Net exports are likely to have a minimal effect on real GDP in the September quarter, but with short-term arrivals on the rise, the tourism sector could soon turn around.
According to the Australian Bureau of Statistics, Australia’s trade deficit narrowed in September to $284 million; over the September quarter the deficit was $2.39 billion. This compares with a trade deficit of $2.245 billion in the June quarter. On the basis of that result, net exports are likely to have a negligible contribution to real GDP in September.
Total exports rose by 0.5 per cent in September, while imports were down 1 per cent. This could be due to the Australian dollar appreciating earlier in the year, which can take some time to flow through the economy, but the month-to-month movements for international trade can be particularly volatile and I would not put too much weight on it.
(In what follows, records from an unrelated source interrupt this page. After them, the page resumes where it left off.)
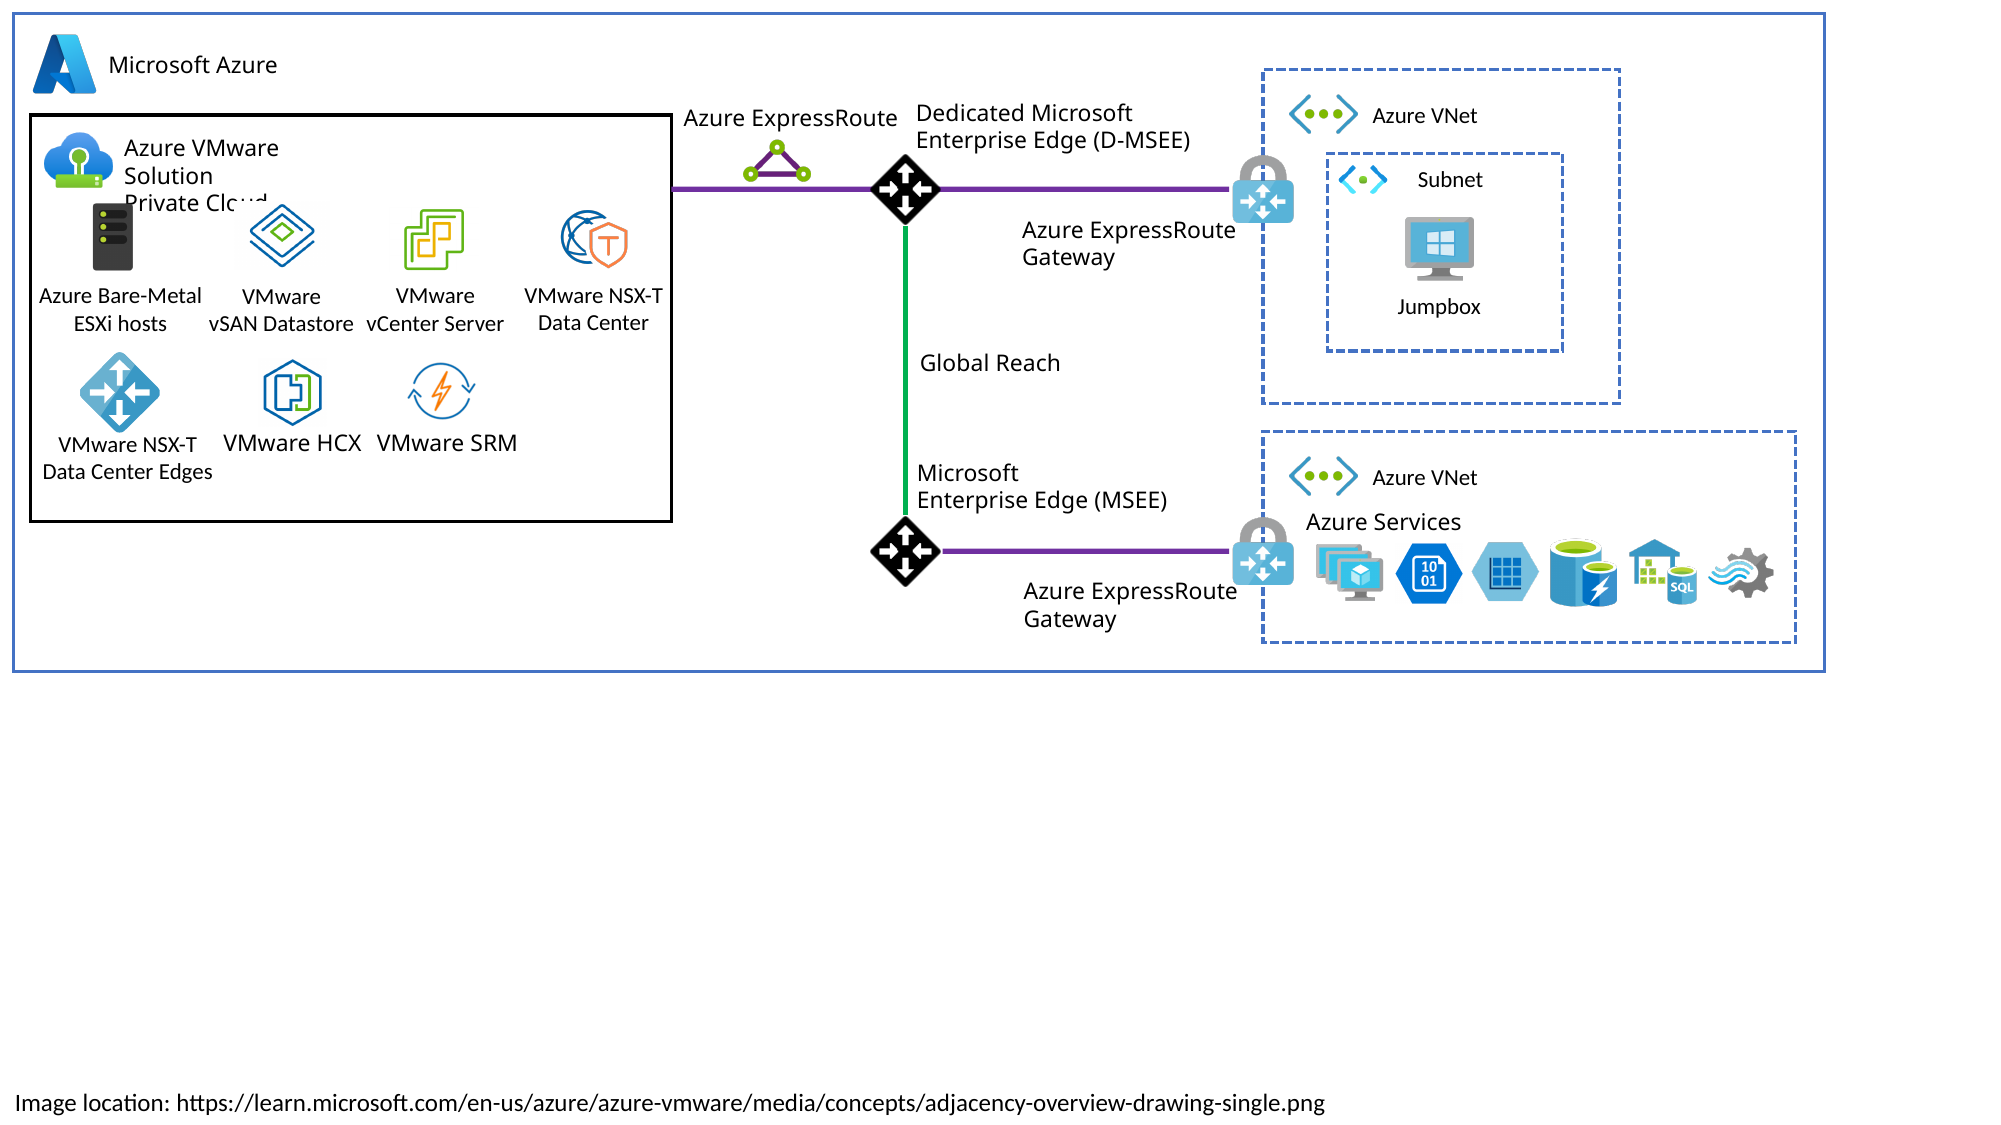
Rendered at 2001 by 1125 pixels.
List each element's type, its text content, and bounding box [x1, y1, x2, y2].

text_box Image location: https://learn.microsoft.com/en-us/azure/azure-vmware/media/concepts/adjacency-overview-drawing-single.png [0, 1079, 1695, 1125]
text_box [13, 13, 1825, 672]
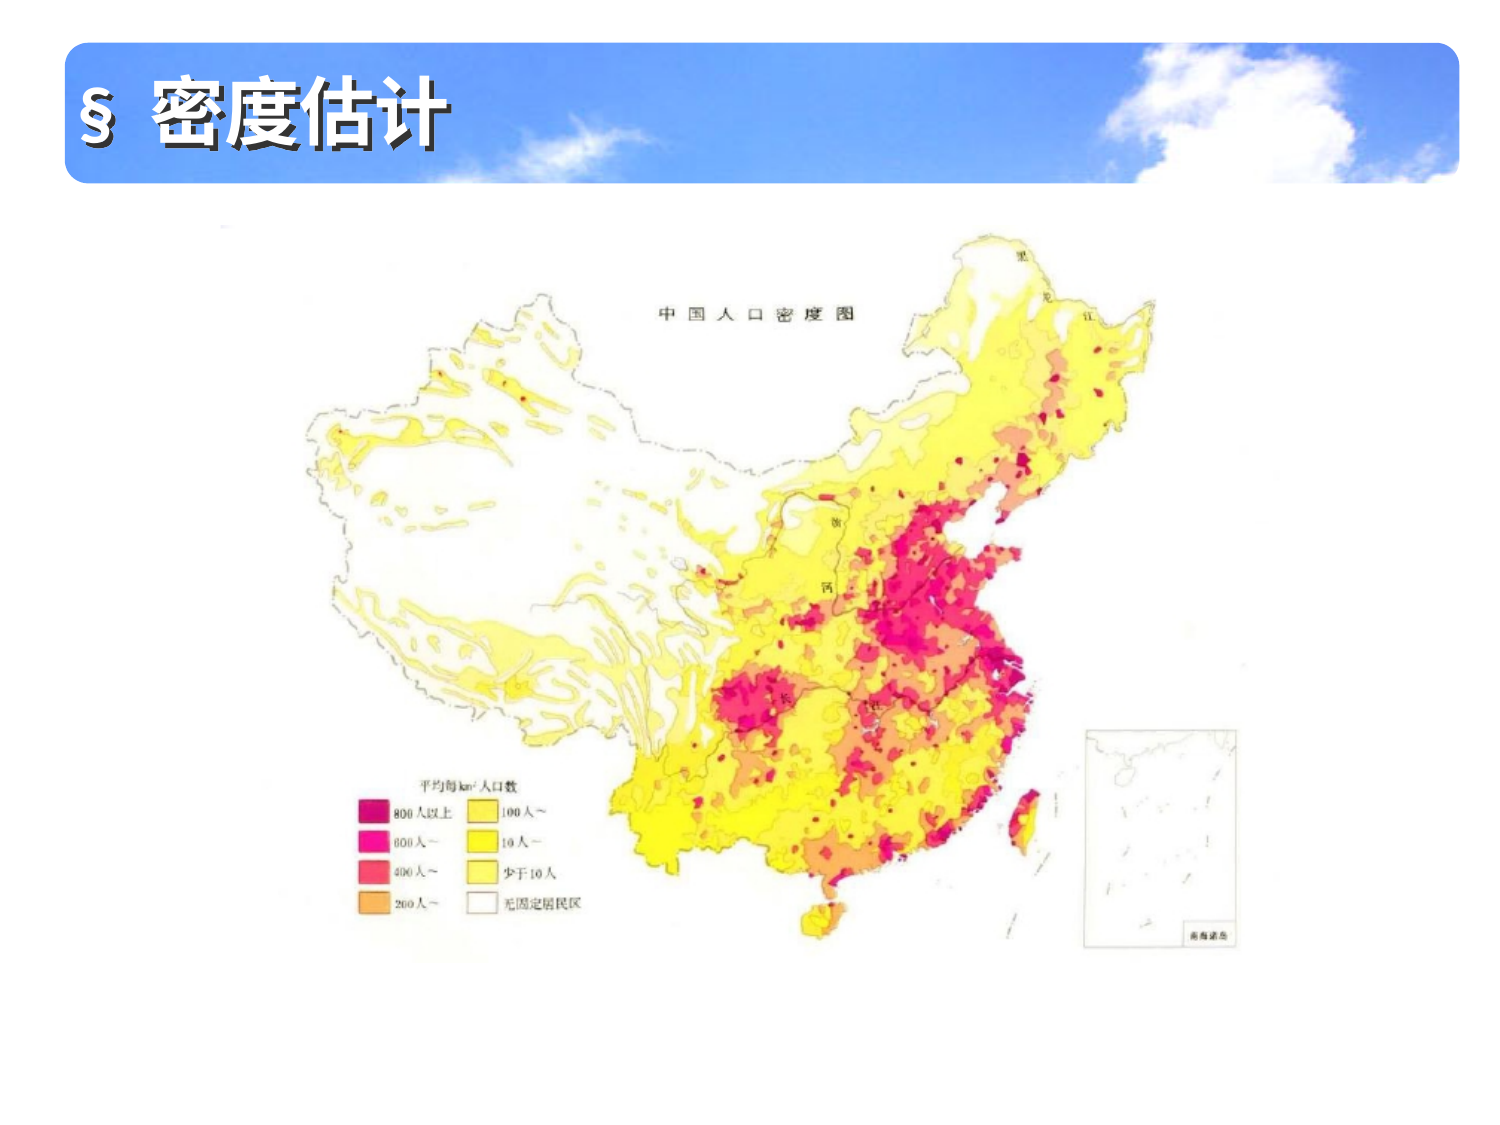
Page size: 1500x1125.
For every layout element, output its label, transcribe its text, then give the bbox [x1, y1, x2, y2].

picture [68, 42, 1460, 184]
picture [220, 224, 1280, 963]
text_box § 密度估计 [62, 49, 1275, 168]
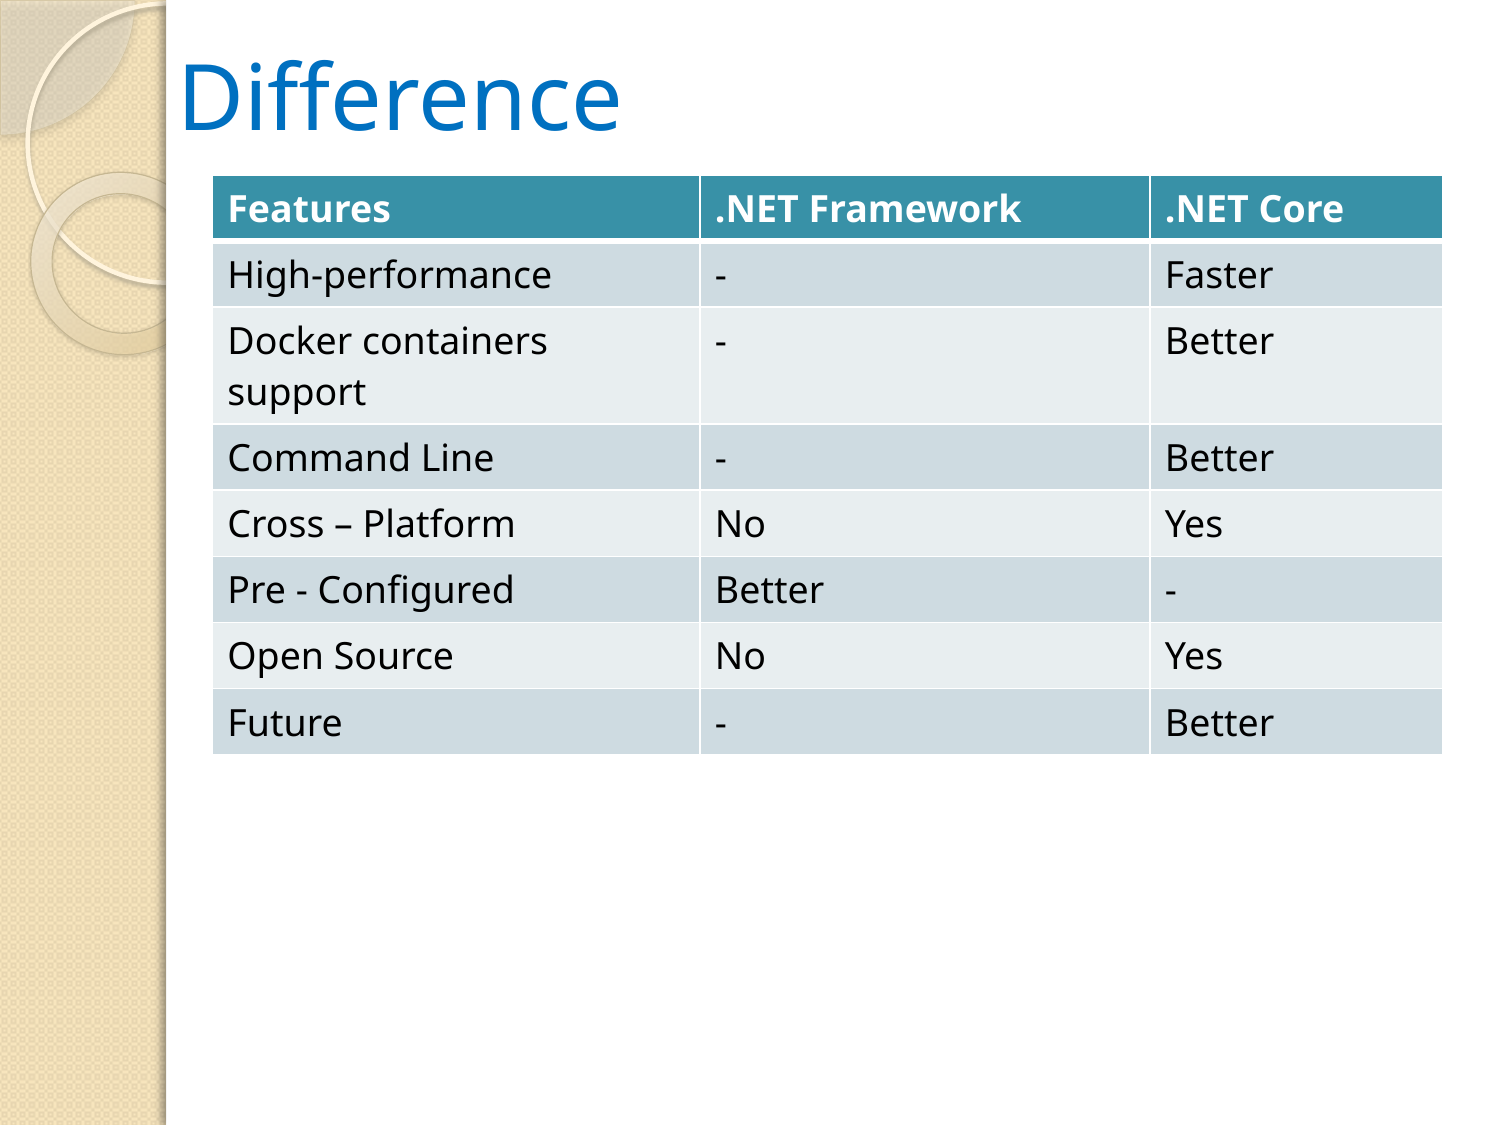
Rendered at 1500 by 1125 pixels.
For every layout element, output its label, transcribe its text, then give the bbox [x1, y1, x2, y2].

table_cell Docker containers support [213, 308, 699, 423]
table_header .NET Core [1151, 176, 1442, 238]
table_cell Better [1151, 308, 1442, 423]
table_cell Yes [1151, 623, 1442, 688]
table_cell Command Line [213, 425, 699, 489]
table_cell - [701, 308, 1149, 423]
table_cell Yes [1151, 491, 1442, 556]
table_cell No [701, 623, 1149, 688]
table_cell - [701, 244, 1149, 306]
table_header .NET Framework [701, 176, 1149, 238]
table_cell Faster [1151, 244, 1442, 306]
table_cell High-performance [213, 244, 699, 306]
table_cell Pre - Configured [213, 557, 699, 622]
table_cell Open Source [213, 623, 699, 688]
table_cell Better [1151, 425, 1442, 489]
table_cell Better [1151, 689, 1442, 754]
table_cell - [701, 425, 1149, 489]
table_cell No [701, 491, 1149, 556]
table_header Features [213, 176, 699, 238]
table_cell Future [213, 689, 699, 754]
table_cell - [1151, 557, 1442, 622]
table_cell Cross – Platform [213, 491, 699, 556]
table_cell - [701, 689, 1149, 754]
table_cell Better [701, 557, 1149, 622]
title Difference [162, 0, 1393, 188]
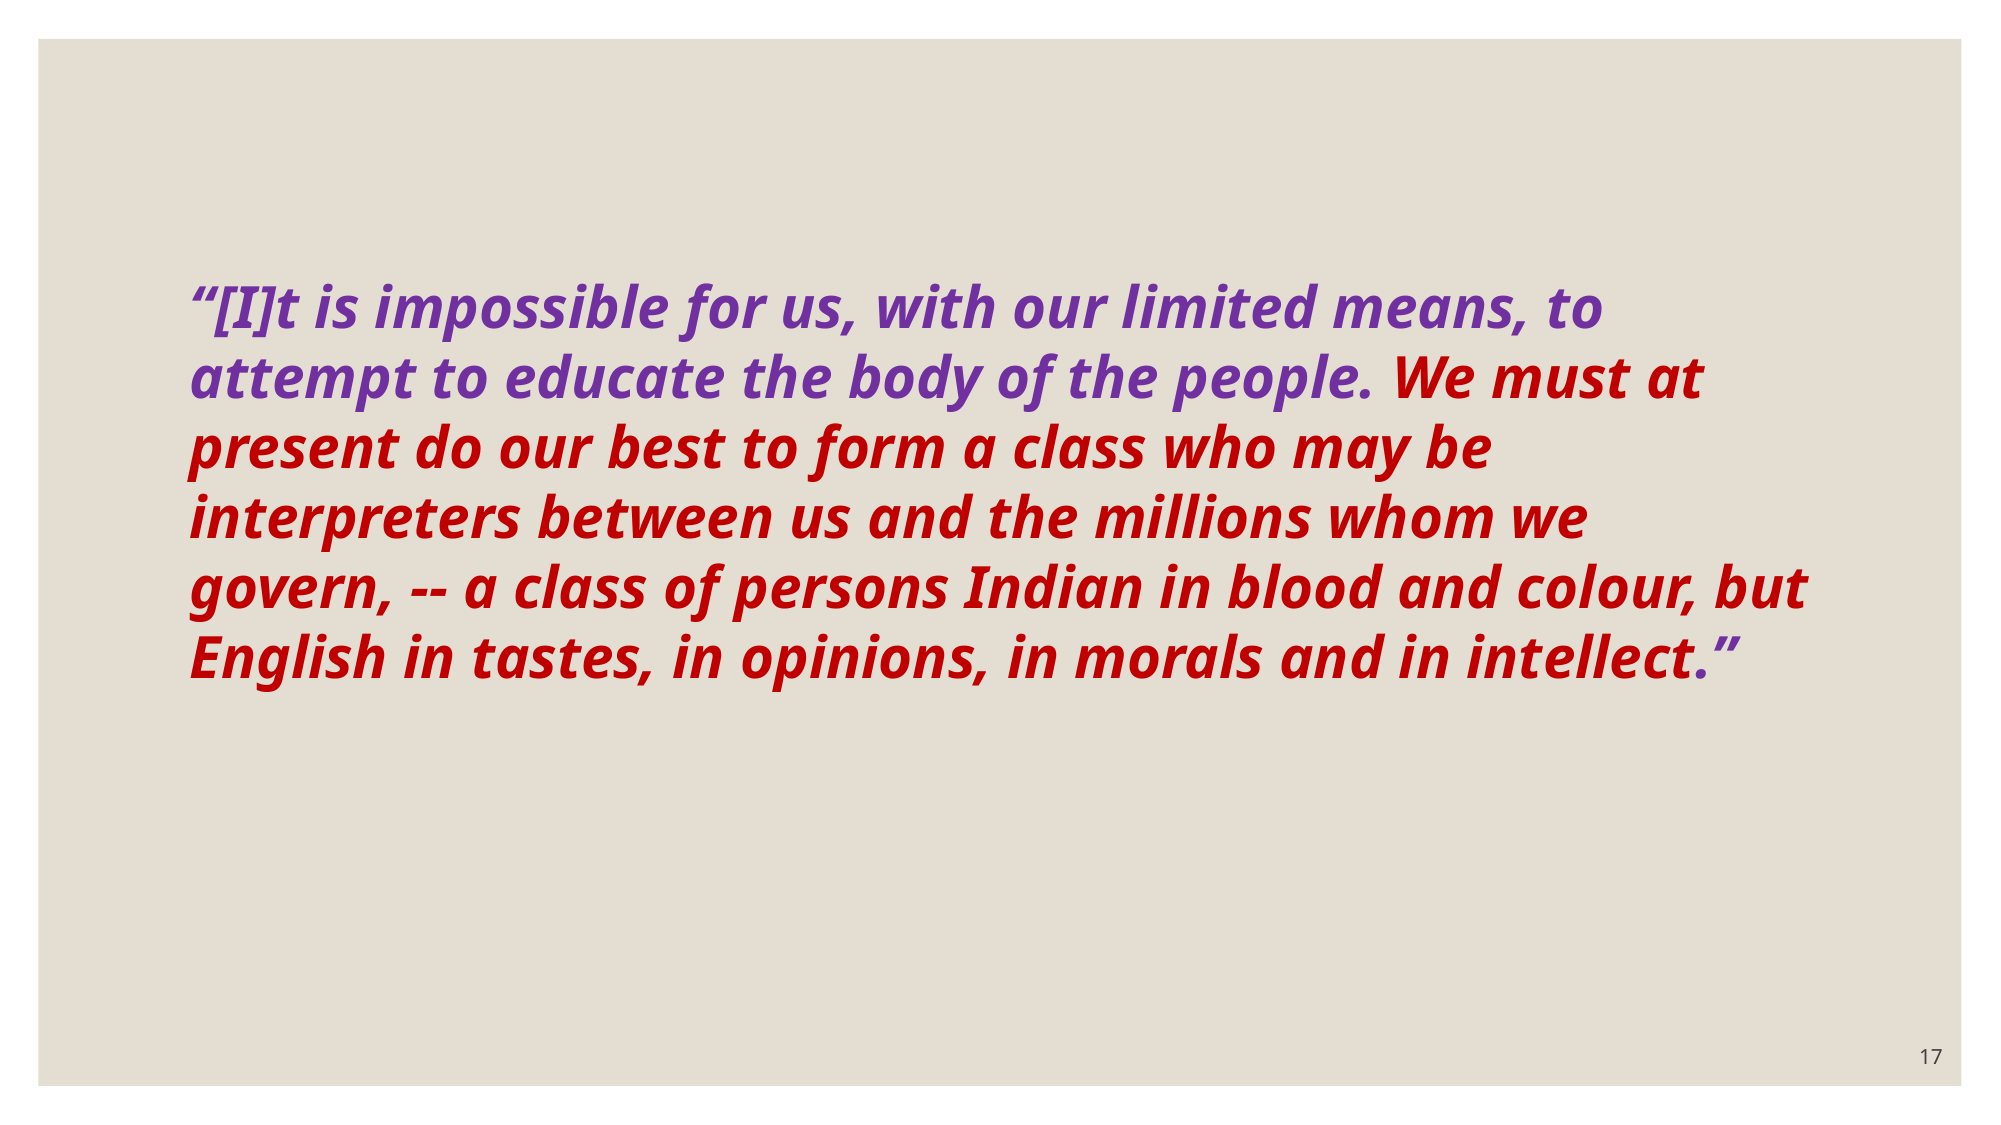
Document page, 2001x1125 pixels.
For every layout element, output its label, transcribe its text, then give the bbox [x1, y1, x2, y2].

list “[I]t is impossible for us, with our limited means, to attempt to educate the body of the people. We must at present do our best to form a class who may be interpreters between us and the millions whom we govern, -- a class of persons Indian in blood and colour, but English in tastes, in opinions, in morals and in intellect.” [174, 263, 1825, 909]
slide_number 17 [1717, 1034, 1958, 1080]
Merchandise exports to China are up almost 70 per cent over the year to September and are 25 per cent higher over the first nine months of 2013 compared with the same period in 2012. China now accounts for almost 38 per cent of Australian merchandise exports (up from 32 per cent at the end of 2012).
Western Australia continues to run a sizable surplus, offsetting the deficits run by Victoria and New South Wales. While for resources, iron ore exports were up by $120 million, while coal exports fell by $68 billion.
Consumption imports fell by 3 per cent in September but were up 7.1 per cent after strong growth in both July and August. On Monday the ABS released retail trade for the September quarter (‘Shopping for sustainable consumption growth, November 4), which showed that retail volumes rose by 0.7 per cent in the September quarter. However, it appears that much of this reflected by rising imports rather than from domestic producers.
But there is some cause for optimism in the export sector, particularly for the tourism sector. Short-term overseas arrivals continued to pick up in September, and in trend terms have increased by 2 per cent over the year. Short-term arrivals from China have increased 29 per cent since last September.
Despite the fact that the Australian dollar remains ‘uncomfortably high’ to quote Reserve Bank governor Glenn Stevens, the depreciation since April has made Australia more attractive to overseas travellers.
On balance, the data is reasonably positive. Although we cannot rely on net exports to boost GDP growth in the September quarter; overseas travellers are on the rise. The trade deficit may shift to surplus next year as some mining projects progress from the investment and development stage towards production, while the Australian dollar will depreciate once the Fed begins to taper. These factors will provide an environment conducive to growth in the export sector.